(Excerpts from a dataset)
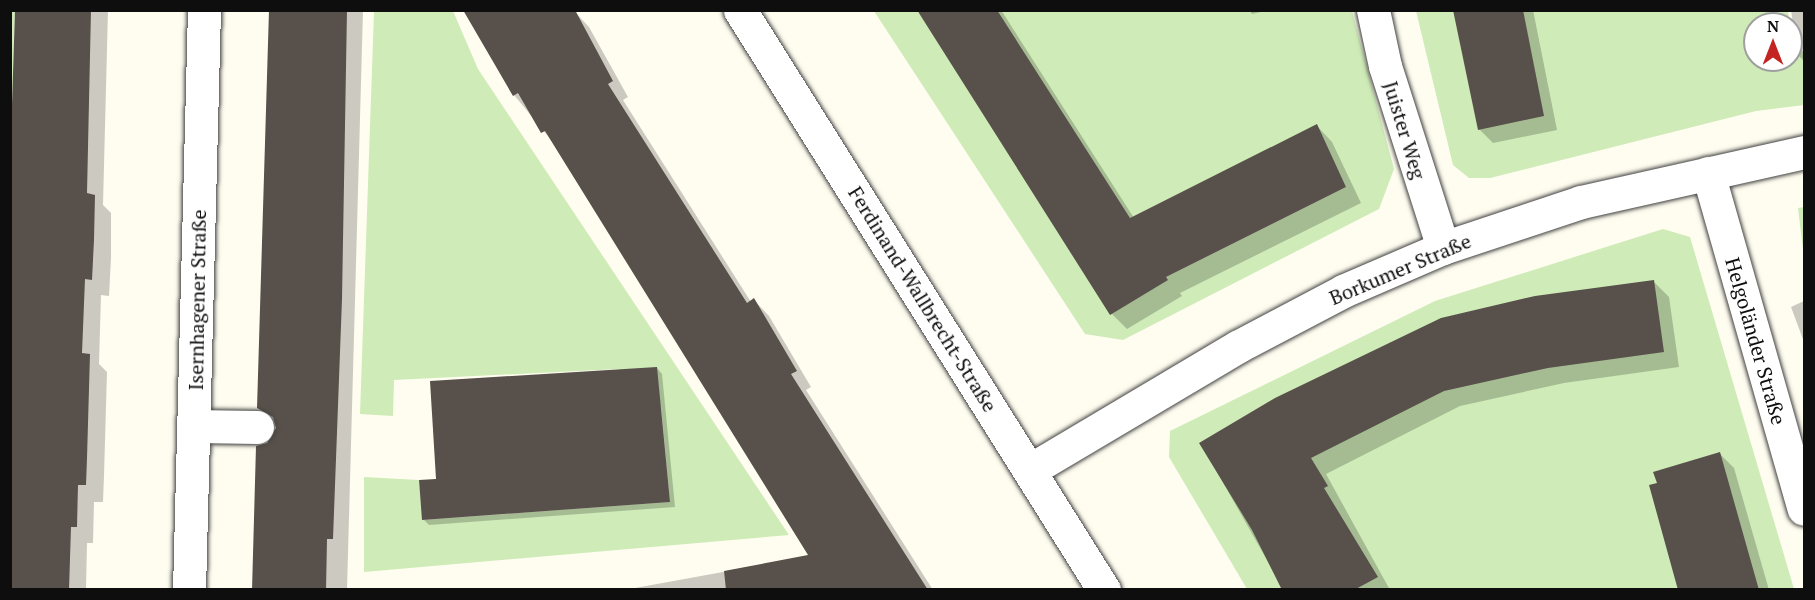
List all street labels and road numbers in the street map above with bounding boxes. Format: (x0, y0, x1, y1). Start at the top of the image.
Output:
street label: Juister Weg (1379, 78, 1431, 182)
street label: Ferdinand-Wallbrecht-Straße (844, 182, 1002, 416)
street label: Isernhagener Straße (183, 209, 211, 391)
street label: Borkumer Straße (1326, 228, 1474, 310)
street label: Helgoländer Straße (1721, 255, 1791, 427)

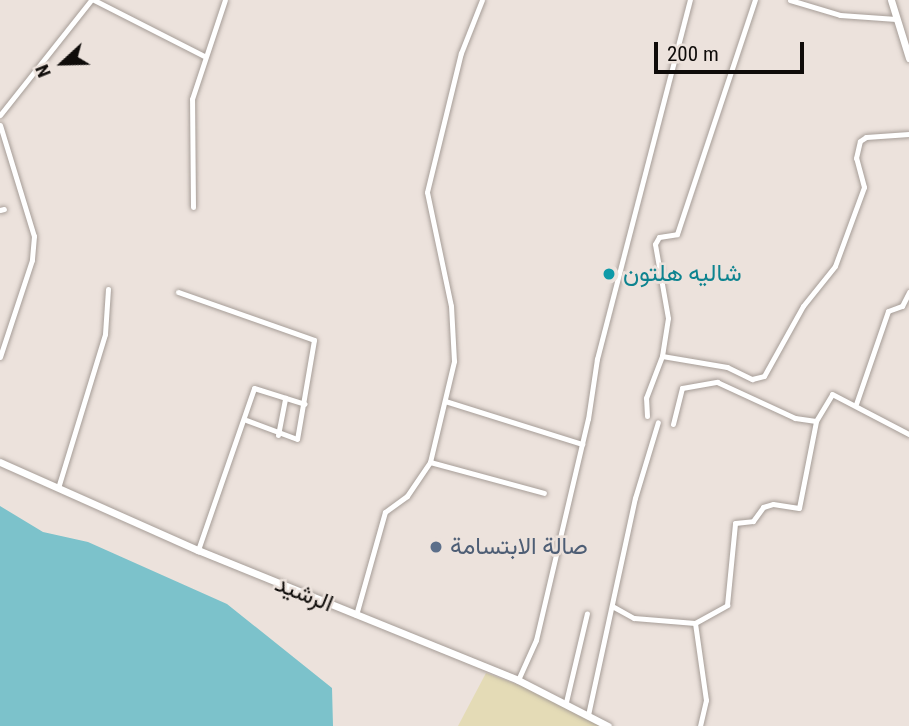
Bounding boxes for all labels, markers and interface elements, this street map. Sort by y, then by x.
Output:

Work instructions – Each of the lines above should be transcribed exactly; no image is to be copied.

Response –
List all street labels and road numbers in the street map above with bounding boxes. Format: (x0, y0, x1, y1). Start at the top of the image.
Output:
street label: Juister Weg (1379, 78, 1431, 182)
street label: Ferdinand-Wallbrecht-Straße (844, 182, 1002, 416)
street label: Isernhagener Straße (183, 209, 211, 391)
street label: Borkumer Straße (1326, 228, 1474, 310)
street label: Helgoländer Straße (1721, 255, 1791, 427)

Bounding boxes for all labels, markers and interface elements, this street map. Sort by y, then by x.
Output:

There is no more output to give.